Au moment même où le projet de réforme territoriale occupe tous les esprits, il est nécessaire de veiller à la santé financière de nos communes et de nos intercommunalités.

A l’occasion de la loi de finances rectificative pour 2013, et, je dois l’avouer, sans que j’en prenne bien conscience à raison de la complexité du texte, le Gouvernement avait introduit une disposition visant à ce que la taxe communale sur la consommation finale d’électricité (TCFE) ne soit plus perçue par les communes de plus de 2000 habitants mais directement reversée, dans notre cas, au syndicat départemental d’électrification de l’Orne.
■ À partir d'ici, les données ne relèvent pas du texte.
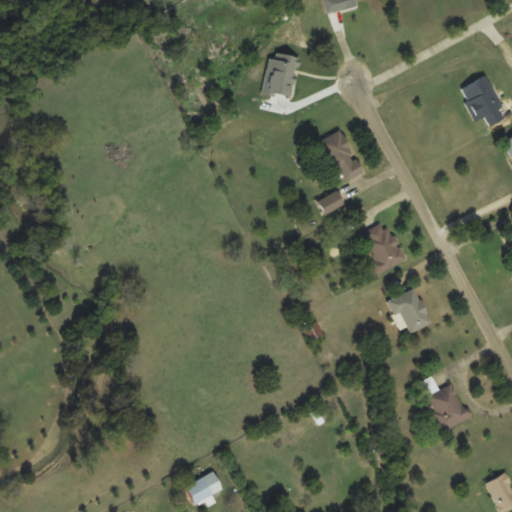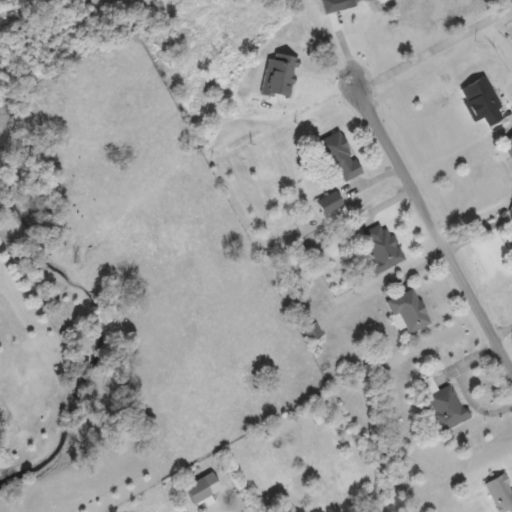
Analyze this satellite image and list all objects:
building: (349, 2)
building: (350, 2)
road: (417, 33)
building: (482, 101)
building: (483, 102)
building: (509, 143)
building: (509, 143)
building: (340, 156)
building: (340, 156)
building: (330, 202)
building: (330, 202)
road: (426, 215)
building: (511, 233)
building: (383, 247)
building: (383, 247)
building: (409, 309)
building: (409, 310)
building: (312, 331)
building: (312, 331)
building: (447, 407)
building: (447, 407)
building: (203, 488)
building: (203, 488)
building: (501, 491)
building: (501, 492)
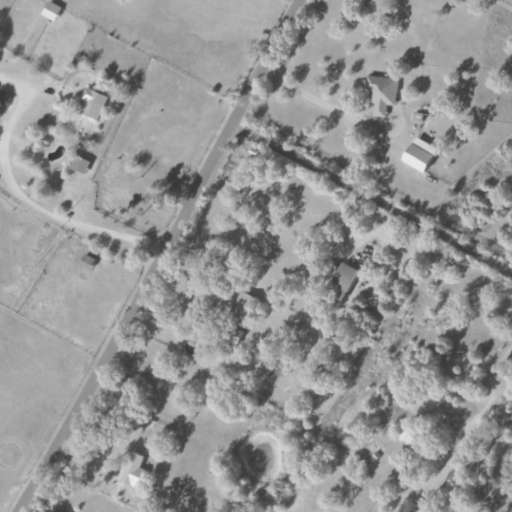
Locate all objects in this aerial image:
building: (49, 10)
building: (380, 92)
road: (323, 100)
building: (91, 102)
road: (2, 135)
building: (415, 154)
building: (78, 164)
road: (372, 199)
road: (51, 211)
road: (161, 255)
building: (85, 261)
building: (340, 282)
building: (237, 316)
road: (490, 399)
building: (131, 469)
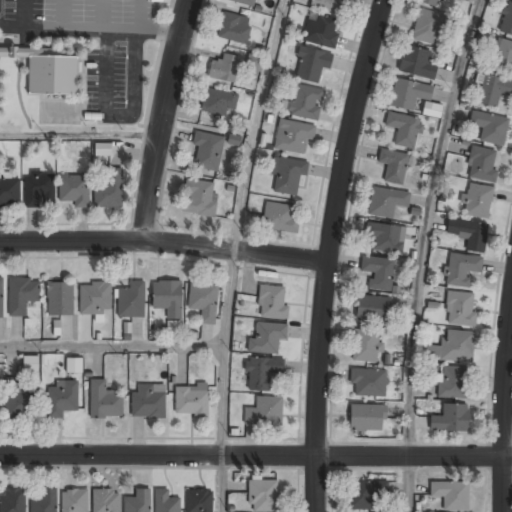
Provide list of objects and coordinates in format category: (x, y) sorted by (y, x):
building: (244, 1)
building: (244, 2)
building: (428, 2)
building: (429, 2)
building: (329, 4)
building: (329, 5)
building: (506, 19)
building: (506, 21)
building: (427, 25)
building: (234, 27)
building: (426, 27)
building: (232, 29)
building: (321, 29)
building: (320, 30)
building: (503, 53)
building: (502, 55)
building: (417, 62)
building: (312, 63)
building: (416, 63)
building: (311, 64)
building: (253, 66)
building: (224, 68)
building: (224, 68)
building: (46, 71)
building: (492, 88)
building: (493, 90)
building: (408, 93)
building: (408, 94)
building: (218, 101)
building: (219, 102)
building: (304, 102)
building: (306, 102)
road: (162, 120)
road: (255, 123)
building: (489, 127)
building: (404, 128)
building: (489, 128)
building: (403, 129)
road: (80, 135)
building: (293, 135)
building: (293, 136)
building: (102, 149)
building: (207, 150)
building: (207, 151)
building: (481, 164)
building: (482, 164)
building: (393, 165)
building: (393, 165)
building: (287, 174)
building: (287, 175)
building: (38, 188)
building: (39, 188)
building: (108, 188)
building: (9, 189)
building: (74, 189)
building: (72, 190)
building: (109, 190)
building: (9, 191)
building: (199, 198)
building: (199, 198)
building: (477, 200)
building: (477, 200)
building: (386, 201)
building: (386, 202)
building: (279, 217)
building: (278, 218)
road: (424, 225)
building: (468, 233)
building: (469, 233)
building: (385, 237)
building: (385, 237)
road: (164, 242)
road: (329, 253)
building: (461, 269)
building: (461, 269)
building: (380, 271)
building: (379, 273)
building: (21, 294)
building: (22, 294)
building: (167, 297)
building: (60, 298)
building: (94, 298)
building: (167, 298)
building: (0, 299)
building: (59, 299)
building: (95, 299)
building: (130, 300)
building: (131, 300)
building: (203, 301)
building: (204, 301)
building: (271, 301)
building: (272, 302)
building: (459, 308)
building: (460, 308)
building: (372, 309)
building: (372, 309)
building: (267, 337)
building: (267, 338)
road: (111, 345)
building: (366, 345)
building: (365, 346)
building: (457, 346)
building: (451, 347)
road: (222, 352)
building: (29, 363)
building: (30, 363)
building: (74, 365)
building: (73, 366)
building: (262, 371)
building: (261, 372)
building: (368, 381)
building: (452, 382)
building: (368, 383)
building: (452, 383)
building: (62, 398)
building: (61, 399)
building: (191, 399)
building: (18, 400)
building: (104, 400)
building: (190, 400)
building: (15, 401)
building: (103, 401)
building: (147, 401)
building: (148, 401)
road: (503, 402)
building: (264, 411)
building: (264, 412)
building: (367, 417)
building: (366, 418)
building: (451, 418)
building: (450, 419)
road: (256, 456)
road: (222, 484)
road: (407, 484)
building: (364, 493)
building: (364, 494)
building: (451, 494)
building: (262, 495)
building: (263, 495)
building: (450, 496)
building: (12, 500)
building: (13, 500)
building: (73, 500)
building: (73, 500)
building: (105, 500)
building: (198, 500)
building: (199, 500)
building: (44, 501)
building: (44, 501)
building: (104, 501)
building: (137, 501)
building: (138, 501)
building: (165, 501)
building: (164, 502)
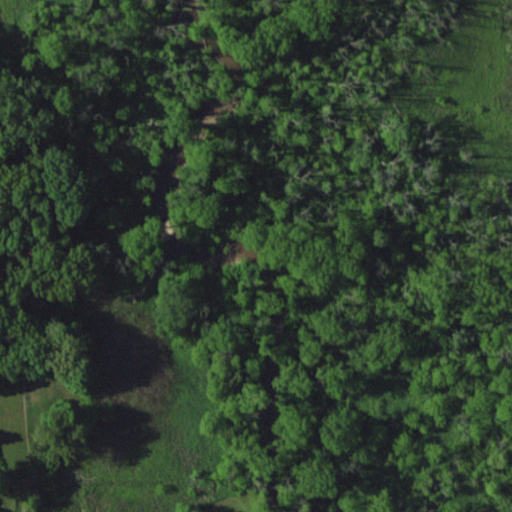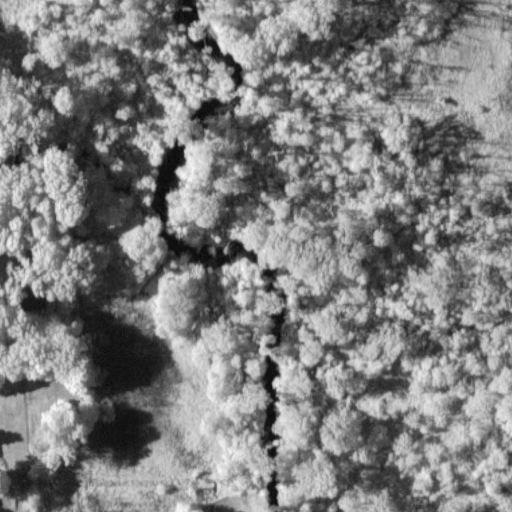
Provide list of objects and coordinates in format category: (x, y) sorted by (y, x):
building: (32, 301)
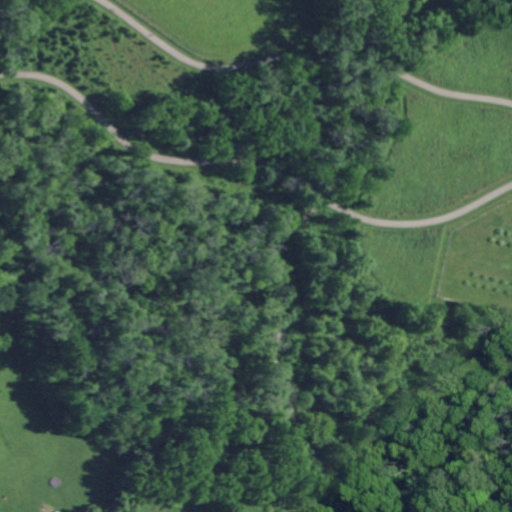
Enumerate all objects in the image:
road: (79, 20)
road: (416, 226)
road: (274, 355)
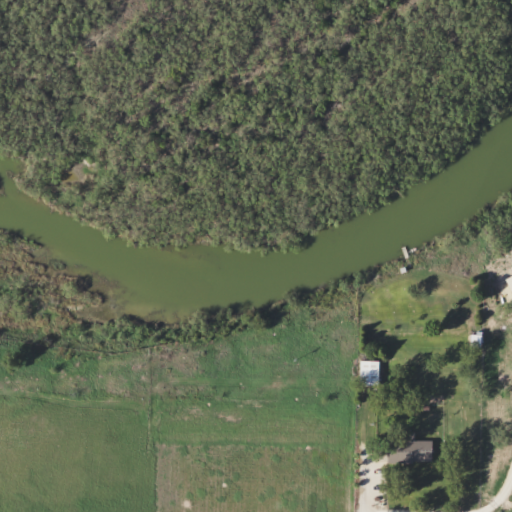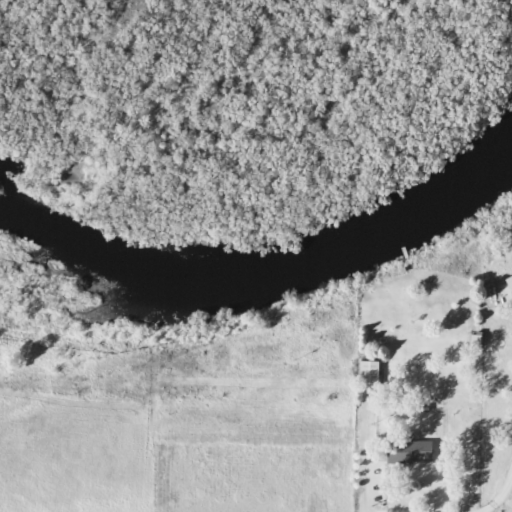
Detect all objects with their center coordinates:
river: (263, 273)
building: (509, 283)
building: (372, 372)
building: (367, 373)
building: (406, 451)
building: (414, 451)
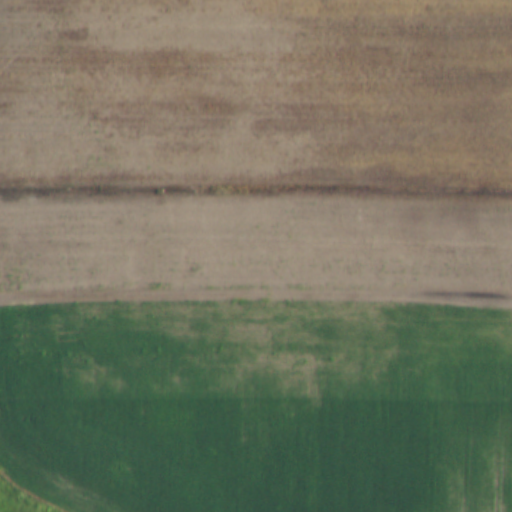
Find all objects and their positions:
road: (256, 304)
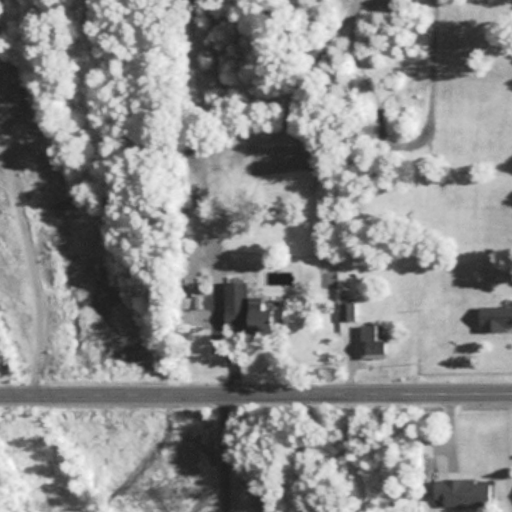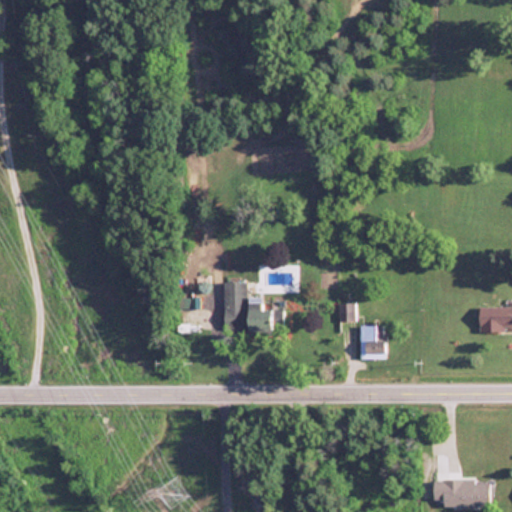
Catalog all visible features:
road: (27, 268)
building: (248, 310)
building: (250, 313)
building: (495, 318)
building: (496, 320)
building: (375, 340)
building: (379, 341)
road: (256, 387)
road: (296, 449)
road: (221, 450)
building: (462, 492)
power tower: (178, 495)
building: (471, 495)
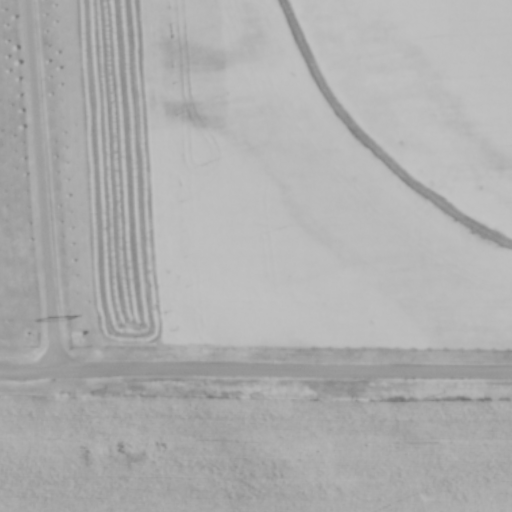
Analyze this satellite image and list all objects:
road: (40, 188)
road: (256, 376)
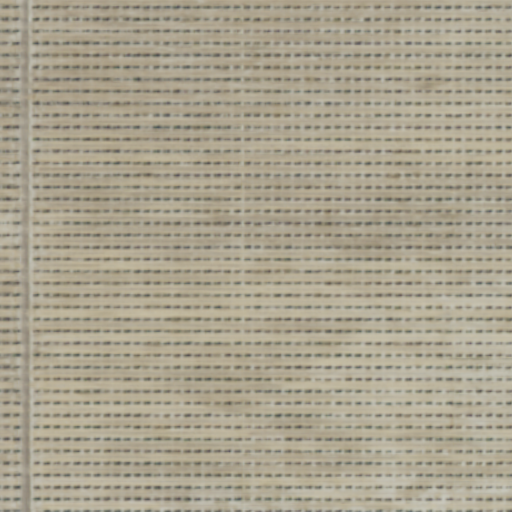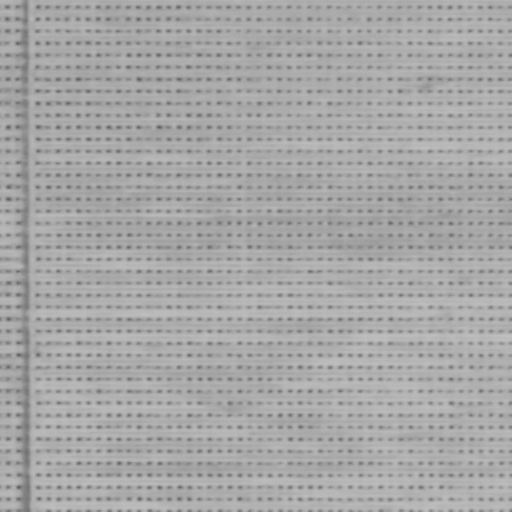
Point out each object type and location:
crop: (256, 256)
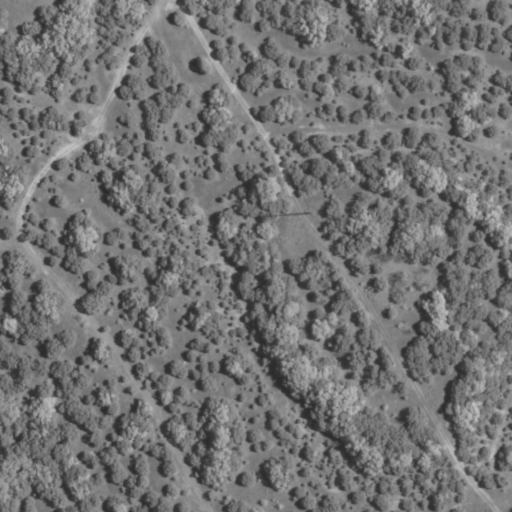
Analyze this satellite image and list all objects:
power tower: (311, 212)
road: (31, 261)
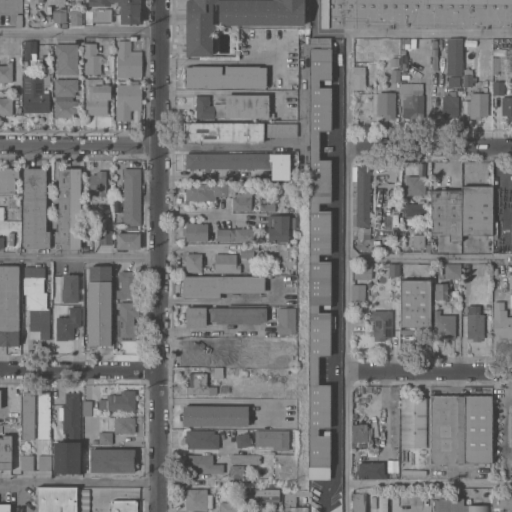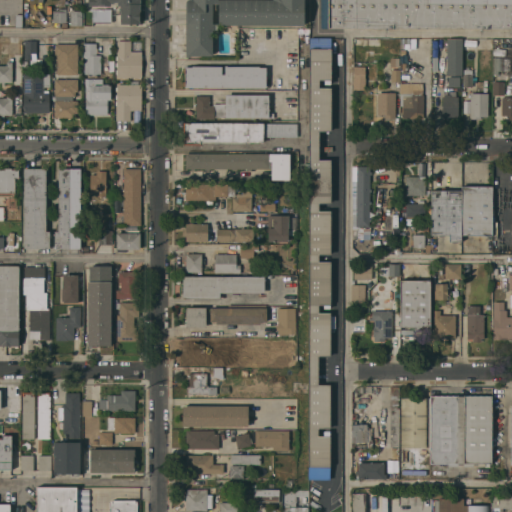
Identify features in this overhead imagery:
building: (123, 9)
building: (58, 13)
building: (416, 14)
building: (100, 15)
building: (102, 15)
building: (58, 16)
building: (75, 16)
building: (75, 17)
building: (235, 18)
building: (235, 18)
building: (18, 20)
road: (83, 31)
road: (397, 33)
building: (29, 49)
building: (28, 51)
building: (454, 57)
building: (65, 58)
building: (67, 58)
building: (91, 59)
building: (91, 59)
building: (127, 60)
building: (128, 60)
road: (223, 62)
building: (498, 64)
building: (5, 72)
building: (6, 72)
building: (395, 74)
building: (224, 76)
building: (225, 76)
building: (357, 76)
building: (359, 76)
building: (467, 77)
building: (66, 86)
building: (497, 87)
building: (65, 88)
building: (499, 88)
road: (220, 91)
building: (36, 92)
building: (34, 94)
building: (96, 96)
building: (96, 98)
building: (127, 99)
building: (126, 100)
building: (412, 100)
building: (6, 103)
building: (386, 104)
building: (478, 104)
building: (478, 104)
building: (5, 105)
building: (412, 105)
building: (448, 105)
building: (506, 105)
building: (234, 106)
building: (242, 106)
building: (449, 106)
building: (506, 106)
building: (65, 107)
building: (386, 108)
building: (65, 109)
building: (235, 131)
building: (236, 131)
road: (82, 145)
road: (226, 146)
road: (430, 146)
building: (240, 162)
building: (242, 162)
road: (483, 163)
road: (498, 165)
building: (422, 171)
building: (8, 179)
building: (7, 181)
building: (98, 183)
building: (97, 184)
building: (414, 185)
building: (415, 185)
building: (208, 190)
building: (209, 190)
building: (131, 196)
building: (362, 196)
building: (130, 197)
building: (241, 201)
building: (242, 201)
building: (264, 204)
building: (34, 207)
building: (35, 208)
building: (68, 208)
building: (416, 208)
building: (68, 209)
building: (413, 209)
building: (477, 210)
building: (461, 211)
building: (2, 213)
building: (106, 213)
building: (446, 213)
building: (511, 221)
building: (511, 222)
building: (280, 226)
building: (278, 228)
building: (426, 228)
building: (194, 232)
building: (196, 232)
building: (233, 234)
building: (234, 234)
building: (104, 236)
building: (106, 237)
building: (128, 239)
building: (3, 240)
building: (127, 240)
building: (419, 240)
building: (318, 242)
building: (396, 245)
building: (248, 250)
road: (82, 256)
road: (164, 256)
building: (320, 257)
road: (429, 257)
building: (192, 261)
building: (225, 261)
building: (194, 262)
building: (226, 263)
building: (395, 270)
building: (451, 270)
building: (452, 270)
road: (345, 272)
building: (361, 272)
building: (510, 280)
building: (510, 280)
building: (125, 284)
building: (126, 284)
building: (219, 285)
building: (221, 285)
building: (69, 288)
building: (70, 288)
building: (439, 290)
building: (441, 291)
building: (357, 292)
building: (357, 293)
building: (35, 302)
building: (37, 302)
building: (414, 303)
building: (415, 303)
building: (9, 305)
building: (9, 305)
building: (98, 305)
building: (99, 305)
building: (237, 314)
building: (238, 315)
building: (194, 316)
building: (196, 317)
building: (126, 319)
building: (126, 319)
building: (285, 320)
building: (286, 320)
building: (502, 321)
building: (500, 322)
building: (473, 323)
building: (475, 323)
building: (67, 324)
building: (68, 324)
building: (381, 324)
building: (382, 324)
building: (443, 325)
building: (444, 325)
road: (201, 331)
building: (217, 350)
building: (218, 350)
building: (293, 358)
road: (82, 367)
building: (217, 372)
building: (245, 372)
road: (428, 372)
building: (199, 384)
building: (200, 384)
building: (225, 389)
building: (1, 398)
building: (118, 401)
road: (227, 401)
building: (118, 402)
building: (86, 407)
building: (87, 407)
building: (95, 410)
building: (43, 414)
building: (29, 415)
building: (35, 415)
building: (214, 415)
building: (215, 415)
building: (71, 416)
building: (394, 417)
building: (412, 422)
building: (414, 422)
building: (121, 424)
building: (459, 428)
building: (510, 428)
building: (446, 429)
building: (476, 429)
building: (359, 432)
building: (359, 433)
building: (510, 433)
building: (104, 436)
building: (69, 437)
building: (105, 437)
building: (202, 438)
building: (201, 439)
building: (242, 439)
building: (272, 439)
building: (272, 439)
building: (243, 440)
building: (6, 451)
building: (65, 457)
building: (244, 458)
building: (246, 458)
building: (112, 459)
building: (111, 460)
building: (26, 461)
building: (27, 462)
building: (43, 462)
building: (45, 462)
building: (201, 464)
building: (202, 464)
building: (371, 470)
building: (371, 470)
building: (237, 471)
road: (82, 480)
road: (428, 485)
building: (265, 494)
building: (267, 495)
building: (56, 499)
building: (197, 499)
building: (198, 499)
building: (501, 500)
building: (504, 500)
building: (290, 502)
building: (291, 502)
building: (357, 502)
building: (359, 502)
building: (122, 505)
building: (125, 506)
building: (227, 506)
building: (228, 506)
building: (456, 506)
building: (457, 506)
building: (4, 507)
building: (5, 507)
building: (494, 511)
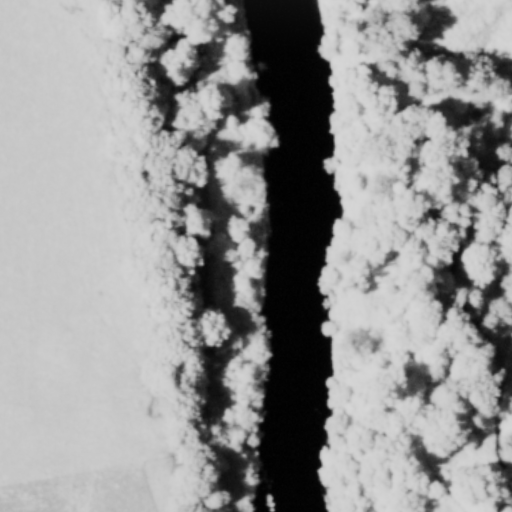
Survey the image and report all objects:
river: (290, 255)
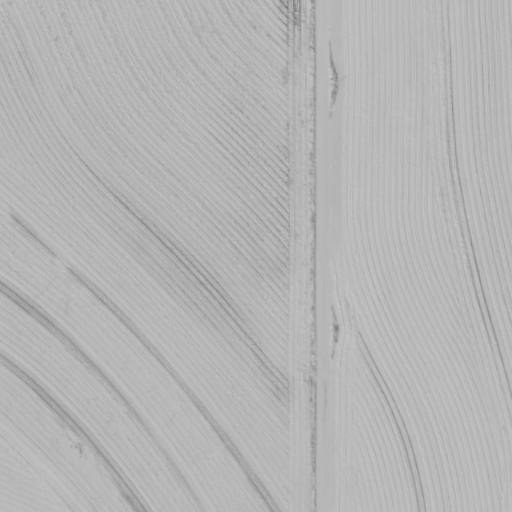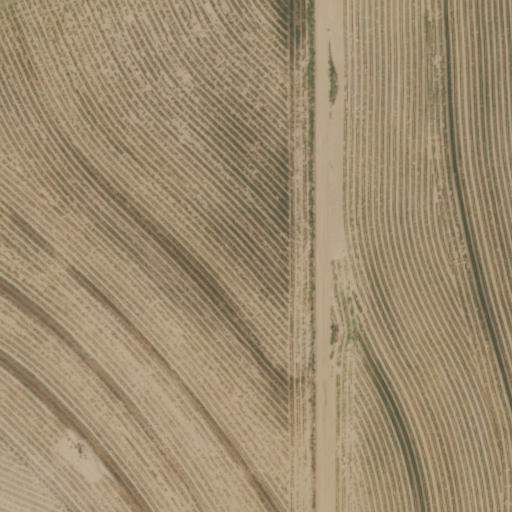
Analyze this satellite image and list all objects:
road: (328, 255)
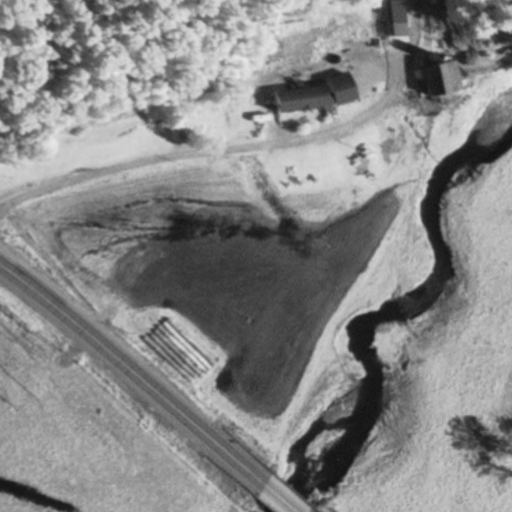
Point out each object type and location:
building: (389, 18)
building: (431, 78)
building: (292, 98)
building: (222, 122)
road: (142, 171)
road: (131, 373)
road: (274, 499)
La perte pour Flers était substantielle voire inacceptable. C’est pourquoi j’ai interrogé par voie de question écrite, le Ministre du budget pour lui faire part de l’incompréhension de nombreuses communes, souvent fiscalement pauvres et privées d’un coup d’une ressource importante. (Ci dessous le texte de ma question et de la réponse du Ministre.)

Entre temps, le Sénat, sur la base d’une proposition de loi est revenu à l’unanimité sur cette mesure.

Je crains que l’affaire ne soit pas totalement clause car techniquement très compliquée.

Je veux dire au Gouvernement, que je le soutiens dans sa volonté de réforme. Que rien de durable et d’acceptable ne pourra se faire si, de manière subreptice, les finances des villes sont ainsi mises à mal.

Mettons tout sur la table, parlons équité fiscale sur les territoires, parlons communes nouvelles, alors nous pourrons nous interroger très utilement sur le format des régions et sur le devenir des compétences aujourd’hui dévolues aux Conseils généraux.

Nous avons besoins d’une réforme globale, claire et ambitieuse. Les ajustements techniques de dernière minute du type TCFE ne peuvent que renforcer la méfiance des élus locaux sans lesquels le Gouvernement et le Président de la République ne peuvent réformer en profondeur.